那个时候,唐朝甚至专门给朝鲜、日本、越南的文人设置考试科目———宾贡科。到唐朝来读书,就跟现在去美国留学一样。有个叫崔致远的朝鲜人,他父亲跟他讲,你到唐朝去学习,一定要考个进士回来,考不上就不是我的好儿子。后来,崔致远在中国考上了进士,还在唐朝为官多年,之后再回到朝鲜,被誉为“东国儒宗”。

可以说,唐朝是当时东亚地区的秩序维护者。既然是维护者,就一定要有包容的心态。总是想着自我封闭,怎能令人信服?

这种包容、自信,归根结底跟实力的强大有关系。杜甫感慨:“忆昔开元全盛日,小邑犹藏万家室。稻米流脂粟米白,公私仓廪俱丰实。九州道路无豺狼,远行不劳吉日出。”经济发展,人民富庶,社会安定,是唐人自信的基础。

「中国文明一脉相传且富有生命力的三个秘诀」

上观新闻今年是司马光诞辰1000周年。您曾在杂志上连续六年开设《资治通鉴》讲座,您的“《资治通鉴》导读”也是清华大学人文核心课程。这样一部专门写给帝王的书,为何在今天还值得研读?

张国刚:中国有两部大书,一曰《史记》,一曰《资治通鉴》。如果说《史记》展现了道家的自由与洒脱,那么《资治通鉴》就体现了儒家的使命感和责任感,力求“善可为法,恶可为戒”。

这本书中最突出的有两点:一是强调领导者的历史责任感和使命感,以及君主的才能、素质和品行,对国家兴衰的重大影响;二是强调治国之道的关键在于用人,并提出了一系列选拔人才、用好人才的思想。

司马光说:“治国之要亦有三,一曰官人,二曰信赏,三曰必罚。”它们的一个共同交集就是“用人”。用人首先要知人。如果根据毁誉名声来选拔人才,就会出现竞相博取声名而善恶混淆的状况;如果根据考核档案上的政绩来选拔干部,则会巧诈横生而真伪相冒。说到底,根本的解决办法在于领导者“至公至明而已矣”。只有出于公心,明察是非优劣,不以亲疏贵贱或个人喜怒好恶来判断,才能选拔到合适的人才。司马光的人才选拔观,对于今天仍有启发意义。

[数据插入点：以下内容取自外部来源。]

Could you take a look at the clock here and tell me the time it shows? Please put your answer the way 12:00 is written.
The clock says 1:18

《资治通鉴》本意是写给皇帝看的,但不是说只给皇帝一个人看。历史中有通向未来的东西。王夫之讲,读通鉴的意义就是“自淑,诲人,知道而乐”。对普通人来说,“自淑”就是提升自己的知识、格局、境界;“诲人”就是与人分享自己的阅读经验;掌握为人之道、处世之道、领导之道和用人之道后,就会感觉愉悦。

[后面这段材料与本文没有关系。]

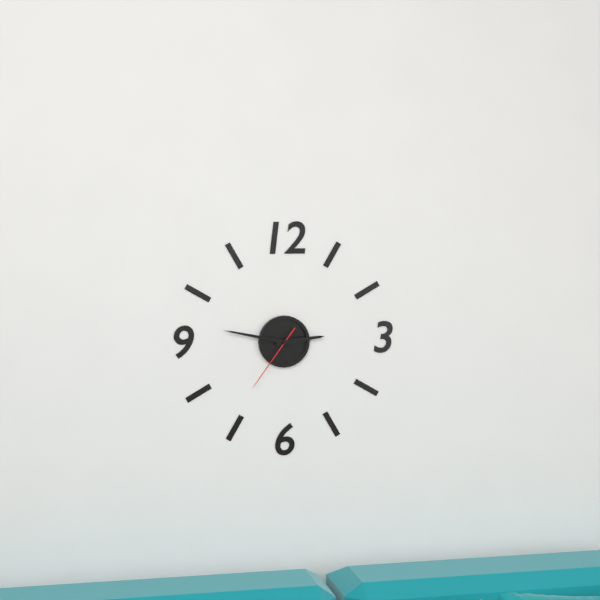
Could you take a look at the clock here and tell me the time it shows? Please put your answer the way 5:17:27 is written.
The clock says 2:47:36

上观新闻:透过历代得失,是否可以看到中国文明一脉相传且富有生命力的秘诀?

张国刚:我认为秘诀有三:

第一,中国地理空间的相对封闭性和中国人民抵抗外侮的勇敢拼搏精神,保持了中华文化的源源不绝;

第二,中国文化具有包容性,中国社会是一个有空间的社会,这使得在中国不仅是可以“做梦”的,而且梦想是可以实现的;

第三,中国没有“一神崇拜”的传统,所以能够确保多元性。

上观新闻:今天,面对依然相对强势的西方文化,我们该如何树立文化自信,更好地讲述“中国故事”?

张国刚我曾把中国历史的航向比喻为“文化的长江”,这或许能帮助我们更好地理解并说明自己。

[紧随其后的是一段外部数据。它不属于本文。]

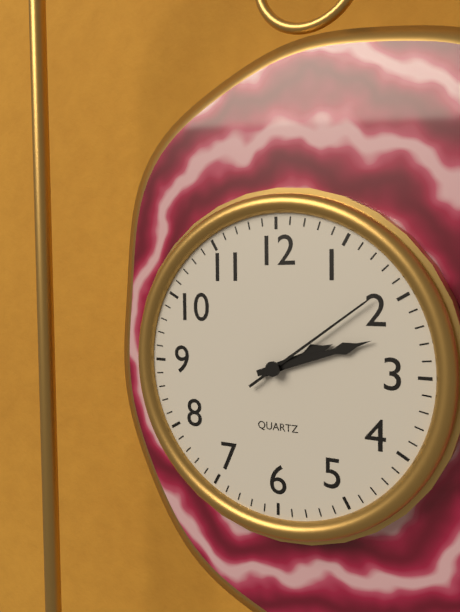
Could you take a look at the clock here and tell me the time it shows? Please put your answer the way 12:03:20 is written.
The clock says 2:12:09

在长江流域,上游重庆,中游武汉,下游南京,每一个节点上都汇聚众多支流。汉武帝罢黜百家、独尊儒术,就是把诸子百家融一炉,构建礼法合治、德主刑辅的基本框架。这是中华文化的“重庆节点”。

到了武汉,长江的水不光有重庆流下的,还有汉江的水,它有新的源头。宋明理学融合了儒释道,不光是传承了汉朝儒学,而且升华了汉朝儒学。怎么升华呢?当时的印度佛教,就类似于我们今天面临的西方新文化。宋朝既要传承汉唐以来中国传统文化,也要通过吸纳异域文化资源来进一步壮大自己。

南京是下游节点,汇聚了更多的江河湖水。从历史文化资源的角度来看,它是近现代转型的重要城市,也是红色文化、“蓝色文明”和传统文化的对接点。在历史浪潮的推动下,融合汇聚成中国特色社会主义文化。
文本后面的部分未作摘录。